DIRECTIONS FOR THIS TASK
Supply what comes next in the forum thread below about an inverse of Haskell's $ operator, starting right after the final entry shown.

Is there an inverse of the Haskell $ operator?

守給你的承諾、 提交于 2019-12-03 06:18:57

问题


A quick question, is there an operator in Haskell that works like the dollar sign but gives precedence to the left hand side. I.E. instead of

f (x 1) 

being written as

f $ x 1

I'd like to write it as

x 1 $ f

This is purely a stylistic thing. I'm running a sequence of functions in order and it would be nice if I could write them left to write to match that I read left to write. If there an operator for this?

[update] A couple of people have asked if I can't define my own. In answer, I wanted to check there wasn't an existing operator before I reinvented the wheel.


回答1:


As of GHC 7.10 (base 4.8.0.0), & is in Data.Function: https://hackage.haskell.org/package/base-4.8.0.0/docs/Data-Function.html




回答2:


In Haskell you can use flip to change arguments' order of any binary function or operator:

ghci> let (|>) = flip ($)
ghci> 3 |> (+4) |> (*6)
42



回答3:


I do not know, whether there is an standart operator, but what prevents you from writing your own? This works in ghci:

Prelude> let a $> b = b a
Prelude> 1 $> (+2)
3
Prelude> sum [1, 2] $> (+2)
5
Prelude> map (+2) [1, 2] $> map (+3)

INPUT DATA
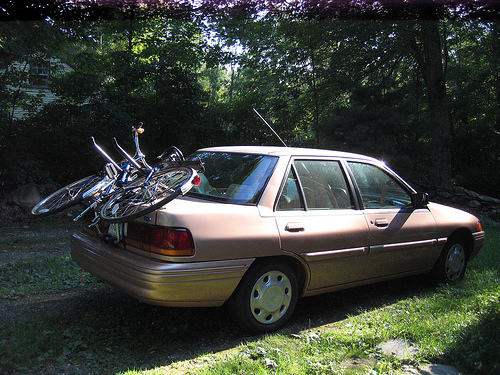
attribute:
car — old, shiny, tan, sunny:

ANSWER FOR THE TASK
[6,7]

UPDATE: searching on hoogle for a -> (a -> b) -> b (it is the type of this operator) found nothing useful.




回答4:


This combinator is defined (tongue in cheek) in the data-aviary package:

Prelude Data.Aviary.BirdsInter> 1 `thrush` (+2)
Loading package data-aviary-0.2.3 ... linking ... done.
3

Although actually using that package is a rather silly thing to do, reading the source is fun, and reveals that this combinator is formed via the magic incantation of flip id (or, in ornithological parlance, cardinal idiot).




回答5:


I am not aware of any standard version, but I've seen (#) used for that purpose in a couple places. The one in particular that comes to mind is HOC, which uses it in an idiom like:

someObject # someMessage param1 param2

I seem to recall seeing other "object-oriented" libraries using the # operator in the same way, but cannot remember how many or which ones.




回答6:


Can't you just redefine $.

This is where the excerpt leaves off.